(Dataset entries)
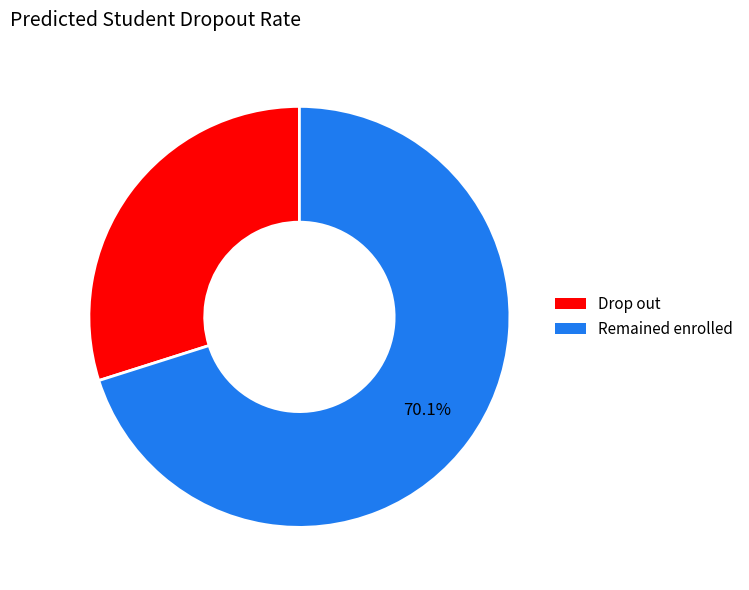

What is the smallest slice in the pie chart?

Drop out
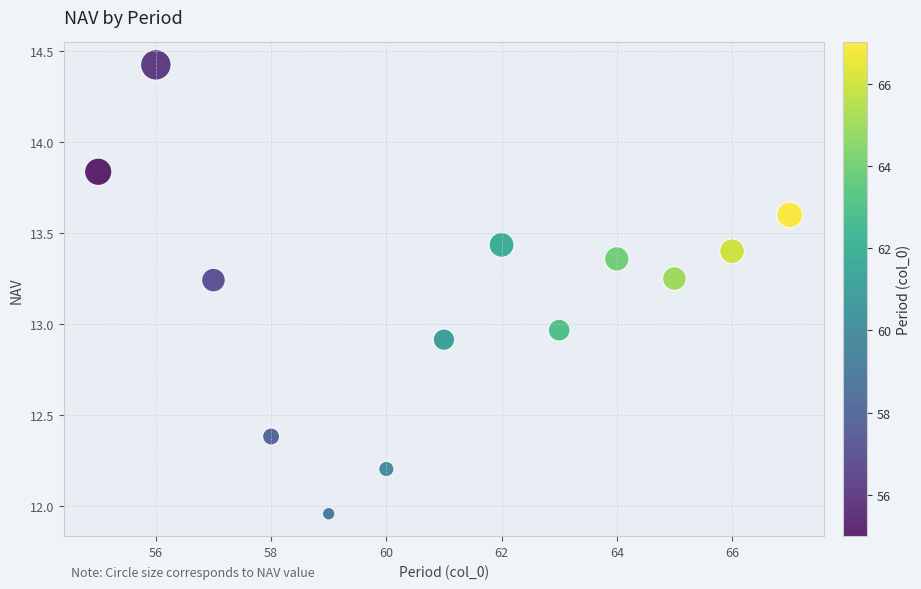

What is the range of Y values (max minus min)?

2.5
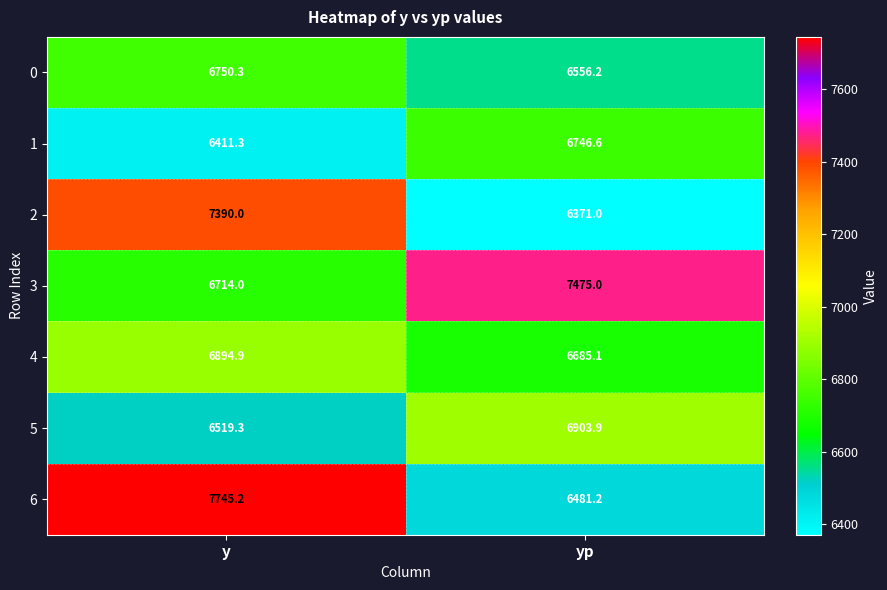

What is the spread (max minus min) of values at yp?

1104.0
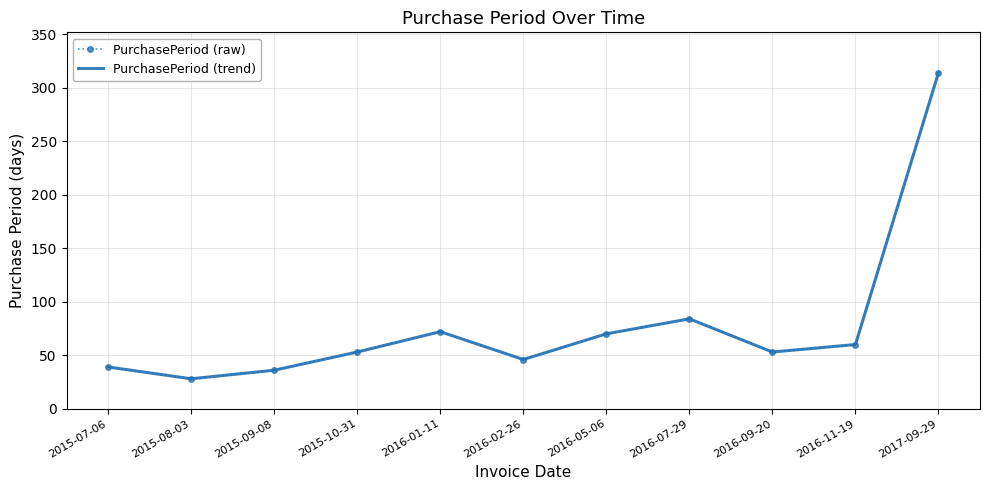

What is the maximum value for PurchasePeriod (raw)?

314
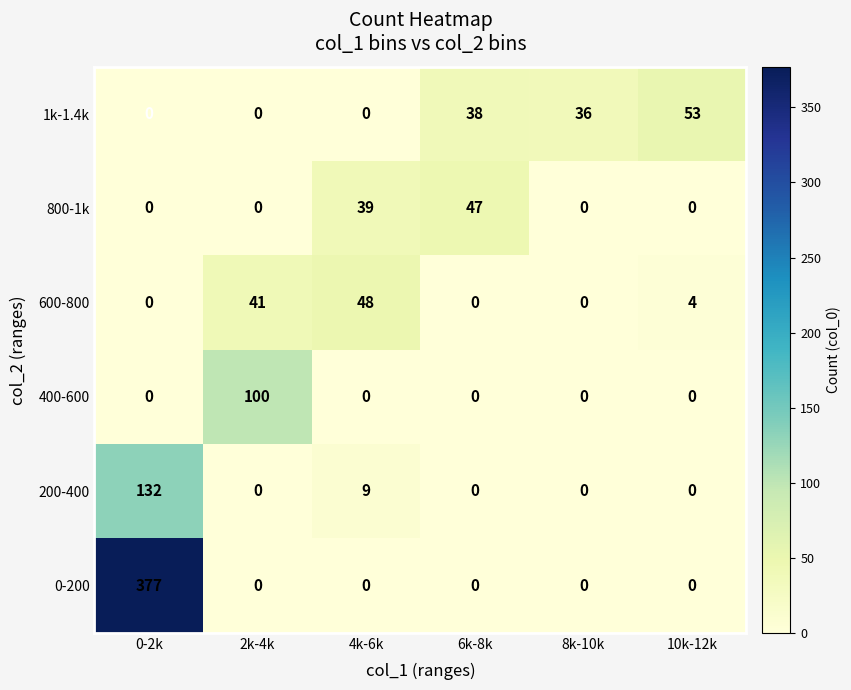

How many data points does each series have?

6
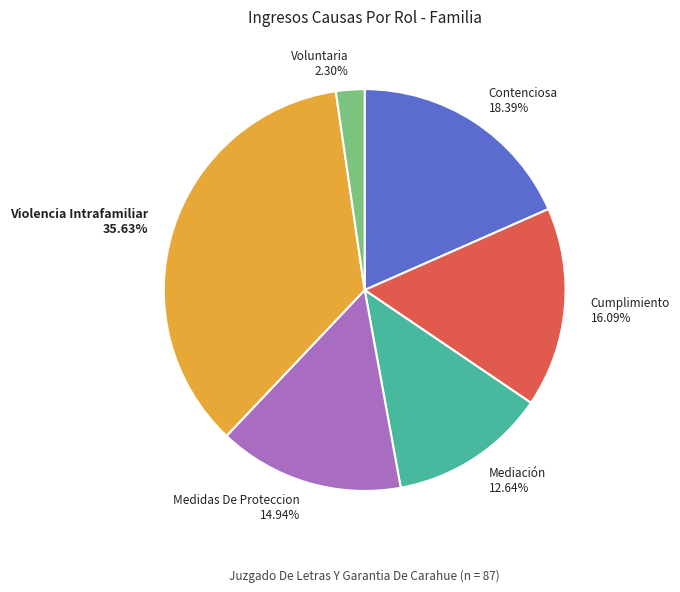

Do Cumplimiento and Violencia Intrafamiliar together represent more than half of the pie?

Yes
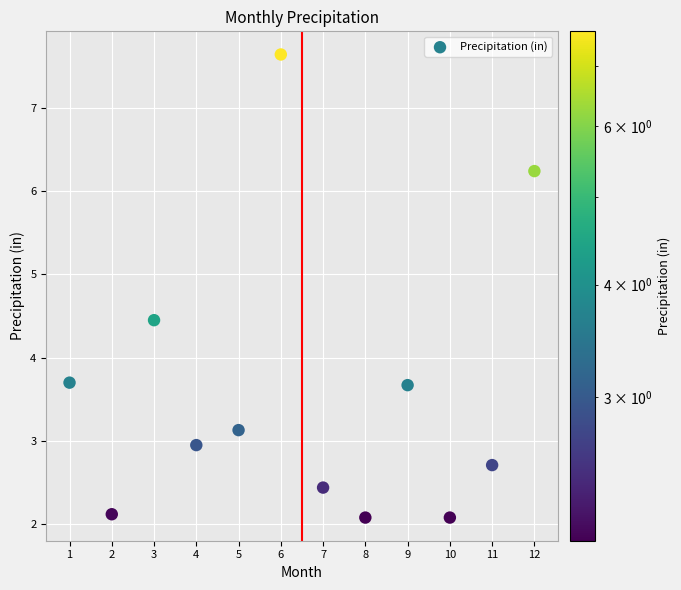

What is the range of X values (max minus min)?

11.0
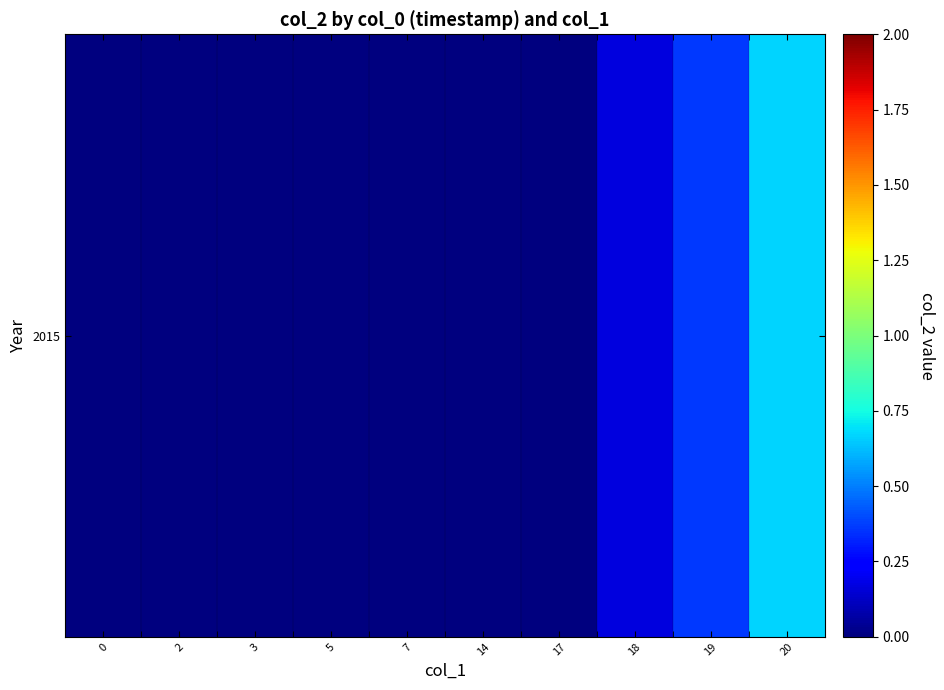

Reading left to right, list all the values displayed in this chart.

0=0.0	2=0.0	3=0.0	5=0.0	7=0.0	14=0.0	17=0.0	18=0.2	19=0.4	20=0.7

==

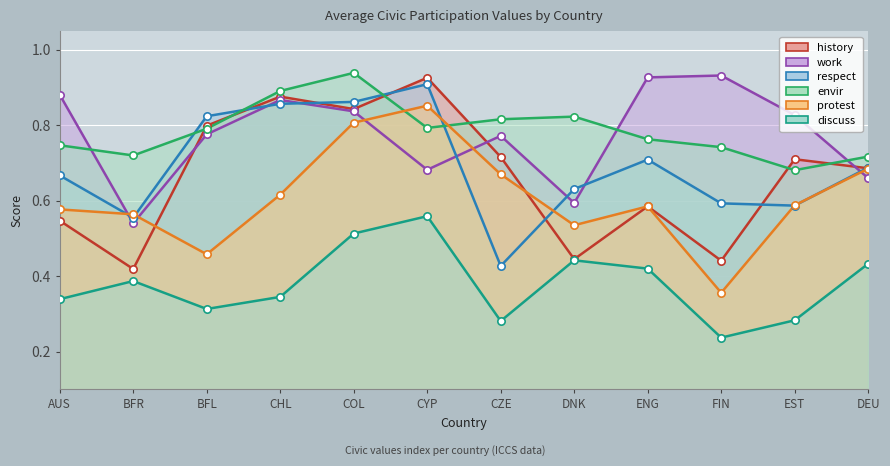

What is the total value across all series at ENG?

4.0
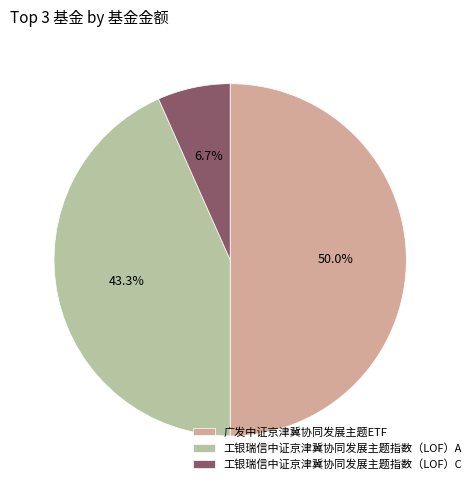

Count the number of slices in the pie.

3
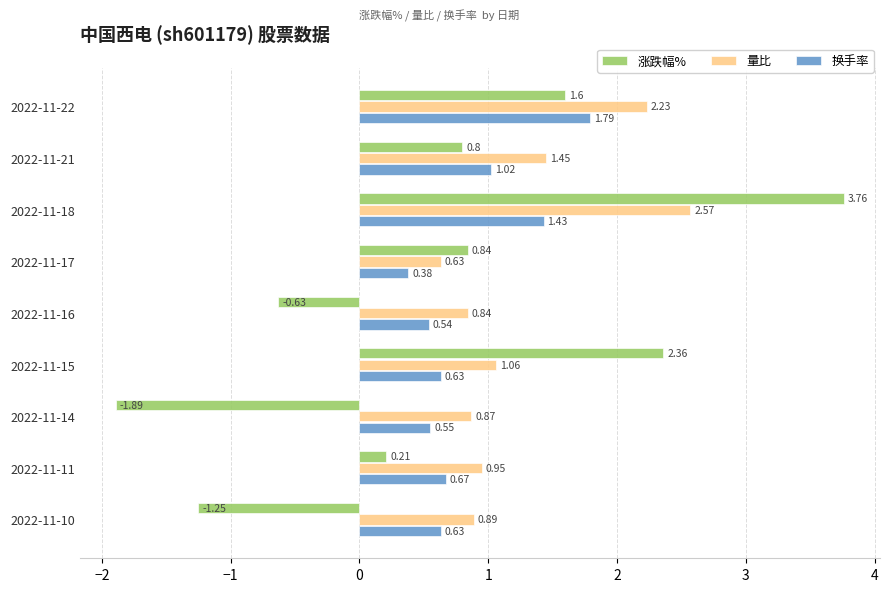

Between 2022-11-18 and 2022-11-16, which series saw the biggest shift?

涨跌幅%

## Exercise description
Render the part of the listing that opens with the line containing "What is the smallest slice in the pie chart?" and closes with the line containing "Reading left to", both lines included, as a numbered list. Omit blank lines, and leave the pictures out of the answer.

## Result
1. What is the smallest slice in the pie chart?
2. Drop out
3. What is the range of Y values (max minus min)?
4. 2.5
5. What is the spread (max minus min) of values at yp?
6. 1104.0
7. What is the maximum value for PurchasePeriod (raw)?
8. 314
9. How many data points does each series have?
10. 6
11. Do Cumplimiento and Violencia Intrafamiliar together represent more than half of the pie?
12. Yes
13. What is the range of X values (max minus min)?
14. 11.0
15. Reading left to right, list all the values displayed in this chart.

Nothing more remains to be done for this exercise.